Id. at 203, 67 S.Ct. 1760.

In order to implement Chenery’s balancing test, we and several other courts of appeals apply a framework first laid out by the District of Columbia Circuit in Retail, Wholesale & Dep’t Store Union, AFL-CIO v. N.L.R.B., 466 F.2d 380 (D.C. Cir. 1972). We first indicated our preference for this framework in our decision in E.L. Wiegand Division v. N.L.R.B., 650 F.2d 463, 471 (3d Cir. 1981), and formally adopted it in Laborers’ International Union of North America, AFL-CIO v. Foster Wheeler Energy Corporation, 26 F.3d 375, 392 (3d Cir. 1994). Under this well-established standard, an agency may not retroactively apply a new rule of law in an adjudication if retroactive application would create “manifest injustice.” Laborers’ Int’l, 26 F.3d at 390.6 To determine whether retroactivity would create “manifest injustice,” we, again following the District of Columbia Circuit in Retail, Wholesale, have applied a five-factor test to guide our analysis. Laborers’ Int’l, 26 F.3d at 392. Specifically, we look to:

(1) whether the particular case is one of first impression, (2) whether the new rule represents an abrupt departure from well established practice or merely occupies a void in an unsettled area of law, (3) the extent to which the party against whom the new holding is applied in fact relied on the former rule, (4) the degree of the burden imposed, and (5) the statutory interest in application of this new rule.

Allegheny Ludlum Corp. v. NLRB, 301 F.3d 167, 180 (3d Cir. 2002) (quoting Laborers’ Int’l, 26 F.3d at 392). We now proceed to apply this test to the BIA’s retroactive application of Diaz-Lizarraga in Francisco’s case.7

The first factor looks to “whether the particular case is one of first impression.” Allegheny Ludlum, 301 F.3d at 180 (quoting Laborers’ Int’l, 26 F.3d at 392). “[A] case of ‘first impression’ is a case in which one party successfully urged the [agency] to change its rule while a case of ‘second impression’ is any subsequent case brought before the [agency] on the same issue.” Beneli v. NLRB, 873 F.3d 1094, 1099 (9th Cir. 2017) (citing Retail, Wholesale, 466 F.2d at 383–84, 387). Because “[e]very case of first impression has a retroactive effect,” the first factor weighs in favor of allowing retroactive application of the new rule in cases of first impression. Laborers’ Int’l, 26 F.3d at 392 (quoting Chenery, 332 U.S. at 203, 67 S.Ct. 1760).

This factor favors Francisco because his case clearly did not present a question of first impression. Diaz-Lizarraga was the case of first impression, because the BIA changed the intent necessary for a larceny crime to involve moral turpitude. See Diaz-Lizarraga, 26 I. & N. Dec. at 854–55. As this case was brought subsequent to Diaz-Lizarraga, it is a case of second impression. See Obeya, 884 F.3d at 445 (holding it was presented with a case of second impression); Garcia-Martinez, 886 F.3d at 1295 (holding, in the alternative, that it was presented with a case of second impression).
§ §
### [Assignment a]
Pull out the rows of the dataset excerpts from the first line through the line containing "What is the difference between the end_cost", reproducing them unchanged.

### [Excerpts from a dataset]
§ §
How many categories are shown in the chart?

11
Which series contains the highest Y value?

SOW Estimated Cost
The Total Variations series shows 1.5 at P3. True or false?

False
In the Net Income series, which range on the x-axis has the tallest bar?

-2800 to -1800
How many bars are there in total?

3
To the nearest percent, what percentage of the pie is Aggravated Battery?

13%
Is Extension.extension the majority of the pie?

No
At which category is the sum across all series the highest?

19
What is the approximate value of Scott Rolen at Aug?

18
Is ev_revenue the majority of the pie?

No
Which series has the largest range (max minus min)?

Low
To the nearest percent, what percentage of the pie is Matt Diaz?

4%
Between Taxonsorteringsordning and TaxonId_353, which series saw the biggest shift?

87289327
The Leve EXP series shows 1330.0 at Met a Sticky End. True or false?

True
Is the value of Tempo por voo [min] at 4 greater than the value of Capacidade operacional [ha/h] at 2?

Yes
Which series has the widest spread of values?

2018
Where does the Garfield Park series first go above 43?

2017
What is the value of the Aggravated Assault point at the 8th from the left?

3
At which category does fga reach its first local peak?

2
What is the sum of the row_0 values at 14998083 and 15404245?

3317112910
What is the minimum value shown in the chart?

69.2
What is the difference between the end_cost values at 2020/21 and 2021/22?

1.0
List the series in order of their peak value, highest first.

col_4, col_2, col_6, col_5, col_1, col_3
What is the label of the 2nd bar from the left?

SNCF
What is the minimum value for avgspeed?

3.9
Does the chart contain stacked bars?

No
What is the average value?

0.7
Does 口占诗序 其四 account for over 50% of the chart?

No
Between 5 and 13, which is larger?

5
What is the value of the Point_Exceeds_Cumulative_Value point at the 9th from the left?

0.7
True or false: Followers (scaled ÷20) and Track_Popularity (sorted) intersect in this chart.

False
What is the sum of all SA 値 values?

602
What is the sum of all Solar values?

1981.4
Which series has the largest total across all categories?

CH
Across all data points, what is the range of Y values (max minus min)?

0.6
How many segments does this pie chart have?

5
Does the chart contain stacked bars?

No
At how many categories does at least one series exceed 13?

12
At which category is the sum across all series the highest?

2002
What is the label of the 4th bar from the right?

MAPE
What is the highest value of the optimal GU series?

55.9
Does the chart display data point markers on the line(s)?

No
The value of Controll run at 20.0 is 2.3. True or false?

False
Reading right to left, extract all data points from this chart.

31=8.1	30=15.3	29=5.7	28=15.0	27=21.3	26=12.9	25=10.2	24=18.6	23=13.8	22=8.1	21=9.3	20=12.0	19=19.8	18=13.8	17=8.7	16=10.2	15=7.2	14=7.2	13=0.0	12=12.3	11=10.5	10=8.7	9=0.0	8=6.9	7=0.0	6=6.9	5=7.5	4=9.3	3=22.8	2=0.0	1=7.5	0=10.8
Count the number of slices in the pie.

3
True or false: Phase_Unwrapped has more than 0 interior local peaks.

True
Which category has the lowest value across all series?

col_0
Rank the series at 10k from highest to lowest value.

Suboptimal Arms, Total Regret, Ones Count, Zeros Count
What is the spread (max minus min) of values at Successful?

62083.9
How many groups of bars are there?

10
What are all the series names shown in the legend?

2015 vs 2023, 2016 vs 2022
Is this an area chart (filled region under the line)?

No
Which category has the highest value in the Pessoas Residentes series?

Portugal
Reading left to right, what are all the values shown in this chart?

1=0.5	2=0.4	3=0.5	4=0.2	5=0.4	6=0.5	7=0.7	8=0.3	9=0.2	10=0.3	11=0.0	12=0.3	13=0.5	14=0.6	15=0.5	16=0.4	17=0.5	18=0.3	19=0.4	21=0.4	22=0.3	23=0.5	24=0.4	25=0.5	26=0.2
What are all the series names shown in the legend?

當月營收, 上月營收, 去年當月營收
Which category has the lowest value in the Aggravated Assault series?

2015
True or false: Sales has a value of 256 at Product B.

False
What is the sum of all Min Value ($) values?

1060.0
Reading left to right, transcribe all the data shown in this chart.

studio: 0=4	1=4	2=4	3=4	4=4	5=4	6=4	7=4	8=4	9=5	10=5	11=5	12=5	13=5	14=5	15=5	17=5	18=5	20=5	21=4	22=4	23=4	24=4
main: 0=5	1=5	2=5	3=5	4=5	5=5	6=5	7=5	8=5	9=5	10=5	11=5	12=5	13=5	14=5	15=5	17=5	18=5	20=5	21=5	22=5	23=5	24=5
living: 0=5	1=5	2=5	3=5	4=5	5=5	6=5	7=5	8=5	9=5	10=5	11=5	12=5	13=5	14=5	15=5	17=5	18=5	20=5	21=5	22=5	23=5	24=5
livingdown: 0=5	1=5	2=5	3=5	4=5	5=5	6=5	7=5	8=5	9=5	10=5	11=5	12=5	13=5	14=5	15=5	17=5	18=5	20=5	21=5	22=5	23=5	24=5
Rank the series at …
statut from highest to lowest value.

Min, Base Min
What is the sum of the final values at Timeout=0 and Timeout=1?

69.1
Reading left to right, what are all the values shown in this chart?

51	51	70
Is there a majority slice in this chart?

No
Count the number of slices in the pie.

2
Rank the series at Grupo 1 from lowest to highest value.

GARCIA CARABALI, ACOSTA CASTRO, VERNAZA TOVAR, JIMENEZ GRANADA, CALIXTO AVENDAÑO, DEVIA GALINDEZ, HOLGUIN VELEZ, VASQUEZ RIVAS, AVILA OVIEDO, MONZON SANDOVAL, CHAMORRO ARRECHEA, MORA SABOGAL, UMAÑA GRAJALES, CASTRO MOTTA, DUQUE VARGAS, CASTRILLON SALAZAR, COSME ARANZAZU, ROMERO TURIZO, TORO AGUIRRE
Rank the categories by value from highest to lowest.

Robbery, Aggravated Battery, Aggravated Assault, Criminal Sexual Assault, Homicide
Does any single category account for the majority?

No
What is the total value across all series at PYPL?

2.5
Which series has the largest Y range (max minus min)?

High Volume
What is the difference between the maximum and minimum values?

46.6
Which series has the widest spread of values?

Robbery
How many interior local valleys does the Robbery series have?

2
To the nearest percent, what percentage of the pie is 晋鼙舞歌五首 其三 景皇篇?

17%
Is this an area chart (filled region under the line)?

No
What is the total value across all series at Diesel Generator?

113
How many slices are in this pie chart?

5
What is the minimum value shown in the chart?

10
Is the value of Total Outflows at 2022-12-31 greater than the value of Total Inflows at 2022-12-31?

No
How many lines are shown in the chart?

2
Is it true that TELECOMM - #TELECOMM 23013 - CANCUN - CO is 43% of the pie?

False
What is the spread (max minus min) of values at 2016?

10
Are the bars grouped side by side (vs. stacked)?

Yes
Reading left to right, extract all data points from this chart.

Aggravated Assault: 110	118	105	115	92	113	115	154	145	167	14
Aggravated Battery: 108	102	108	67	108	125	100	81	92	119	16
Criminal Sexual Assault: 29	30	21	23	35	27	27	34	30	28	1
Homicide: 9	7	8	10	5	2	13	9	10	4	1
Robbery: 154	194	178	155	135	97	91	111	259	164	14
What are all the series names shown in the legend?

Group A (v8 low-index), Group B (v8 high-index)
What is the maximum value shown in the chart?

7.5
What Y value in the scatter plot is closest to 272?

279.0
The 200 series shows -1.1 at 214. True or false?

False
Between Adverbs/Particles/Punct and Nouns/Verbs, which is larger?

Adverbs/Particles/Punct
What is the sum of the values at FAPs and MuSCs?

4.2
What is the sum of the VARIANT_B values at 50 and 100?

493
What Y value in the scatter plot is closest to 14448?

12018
§ §
### [Assignment b]
Continue the court opinion on the retroactive application of Diaz-Lizarraga from where it stops.

### [Expected answer a]
How many categories are shown in the chart?

11
Which series contains the highest Y value?

SOW Estimated Cost
The Total Variations series shows 1.5 at P3. True or false?

False
In the Net Income series, which range on the x-axis has the tallest bar?

-2800 to -1800
How many bars are there in total?

3
To the nearest percent, what percentage of the pie is Aggravated Battery?

13%
Is Extension.extension the majority of the pie?

No
At which category is the sum across all series the highest?

19
What is the approximate value of Scott Rolen at Aug?

18
Is ev_revenue the majority of the pie?

No
Which series has the largest range (max minus min)?

Low
To the nearest percent, what percentage of the pie is Matt Diaz?

4%
Between Taxonsorteringsordning and TaxonId_353, which series saw the biggest shift?

87289327
The Leve EXP series shows 1330.0 at Met a Sticky End. True or false?

True
Is the value of Tempo por voo [min] at 4 greater than the value of Capacidade operacional [ha/h] at 2?

Yes
Which series has the widest spread of values?

2018
Where does the Garfield Park series first go above 43?

2017
What is the value of the Aggravated Assault point at the 8th from the left?

3
At which category does fga reach its first local peak?

2
What is the sum of the row_0 values at 14998083 and 15404245?

3317112910
What is the minimum value shown in the chart?

69.2
What is the difference between the end_cost values at 2020/21 and 2021/22?

### [Expected answer b]
Second, we consider “whether the new rule represents an abrupt departure from well established practice or merely occupies a void in an unsettled area of law.” Allegheny Ludlum, 301 F.3d at 180 (quoting Laborers’ Int’l, 26 F.3d at 392). We find that the second factor also favors Francisco. See, e.g., Garcia-Martinez, 886 F.3d at 1295 (“[O]n its face, the decision to abandon the literally-permanent deprivation test was a rather abrupt change in the law, to say the least.”). The government argues that Diaz-Lizarraga was not an “abrupt departure” from prior law because the new Diaz-Lizarraga standard simply formalized BIA precedent that had been iteratively expanding the old standard without explicitly overruling or replacing it. It makes a number of arguments based on several BIA cases in which an intent to permanently deprive may have been presumed or used to distinguish from a temporary taking, urging that these precedents may have “led the Board in Francisco’s case to the same conclusion that the New York offense of second-degree grand larceny involves moral turpitude.” Resp. Br. at 31.

But these arguments are belied by the very text of the BIA’s decision in Diaz-Lizarraga. There, the BIA explicitly indicated that it intended the change to constitute an “update [to the BIA’s] existing jurisprudence,” 26 I. & N. Dec. at 852, that the BIA would not “continu[e] to adhere to” its prior standard, id. at 854, and that the BIA “overruled” any prior decisions that “required a literal intent to permanently deprive in order for a theft offense to be a crime involving moral turpitude,” id. at 855. This indicates that the BIA intended to and did make an “abrupt departure from well established practice.” Allegheny Ludlum, 301 F.3d at 180.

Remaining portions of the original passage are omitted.